Users of 4chan may have gotten a taste of their own medicine after the site was knocked offline by a DDoS attack from an unknown origin early Thursday morning. The attack came amid an FBI raid on a Texas collocation facility as part of a wider investigation into an attack on PayPal.
4chan may have been indirectly involved in the attack, which has also been blamed on a group that calls itself “Operation: Payback.” Operation Payback is also believed to have involvement in attacks on Visa and MasterCard. In all cases, the attacks were in response to the suspension of accounts associated with WikiLeaks.
“Site is down due to DDoS. We now join the ranks of MasterCard, Visa, PayPal, et al.–an exclusive club!” 4chan founder Christopher Poole posted at 2:39 AM Thursday. No other details were given on the incident itself.
It appeared that the attack was first aimed at the site’s popular message boards, however later the entire site seemed to be offline. 4chan looked to be fully operational when checked by Betanews late Thursday afternoon.
The site has been known for its pranks and participation in general Internet chaos, whether it be faking pop star Justin Bieber’s death or shutting down both RIAA and MPAA’s websites back in September.
Nevertheless, the activities of the group may not be 100 percent legal — thus the legal attention of the FBI. The agency appears to be looking into the collocation facility’s role, even though the site’s servers may have been inadvertently hijacked to launch the attack.

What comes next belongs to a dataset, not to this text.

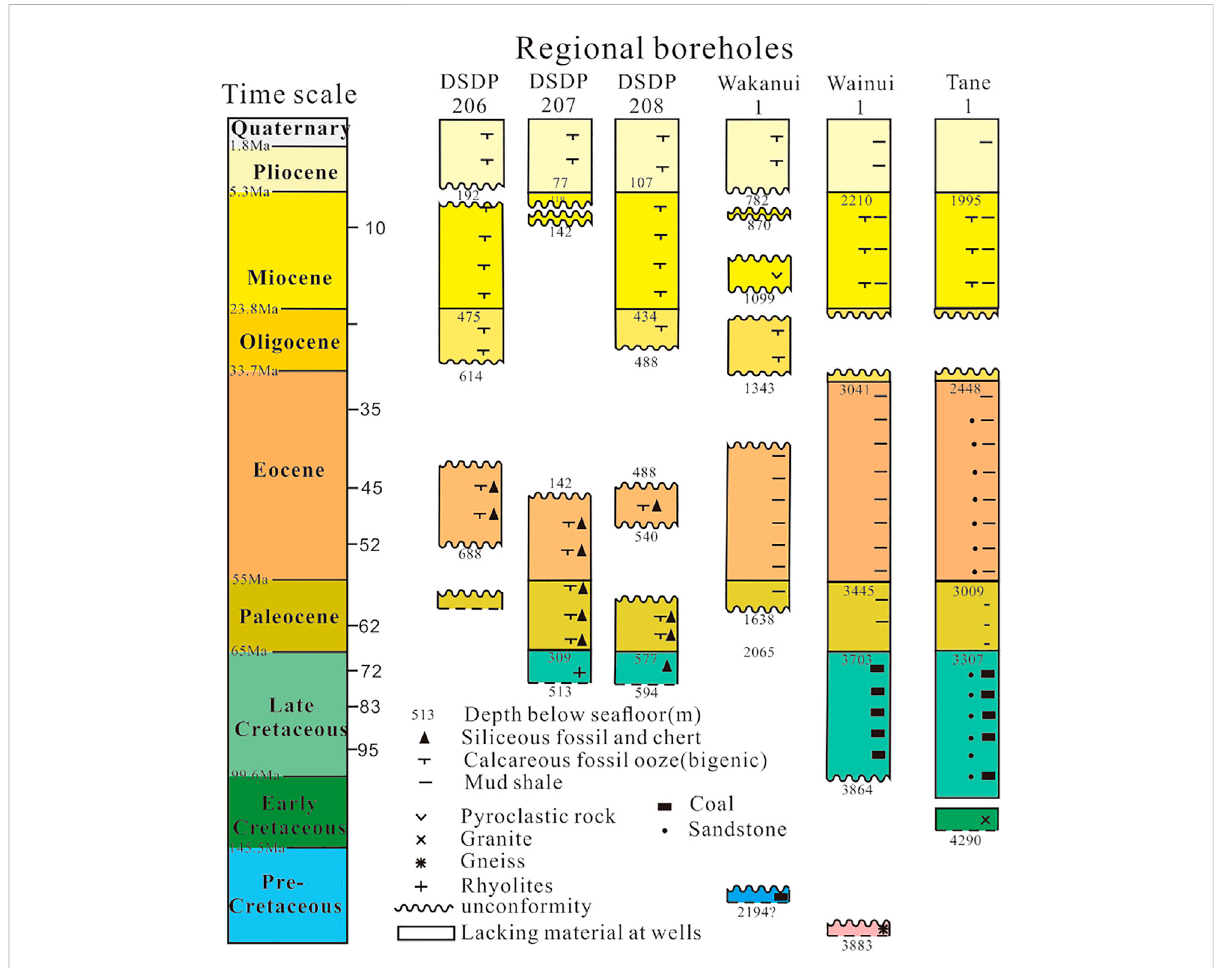
FIGURE 2 Comprehensive histogram of formation drilling (Willcox and Sayers, 2002; Stagg et al., 2002; Van de Beuque et al., 2003; Collot et al.,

PayPal contacted the FBI regarding the attack on December 6, according to documents uncovered by news site The Smoking Gun following an attack by 4chan users. Several days later, the site was attacked again — this time more severely — by participants in the Operation: Payback effort.
FBI officials appear only to be interested in finding the offending server according to the documents posted to The Smoking Gun. “Once the desired computer has been identified, no other systems will be checked,” FBI Agent Christopher Calderon writes in the affidavit.
That said, Calderon admits this may require the search of multiple computers until the desired one is found — meaning the process could turn out to be quite lengthy.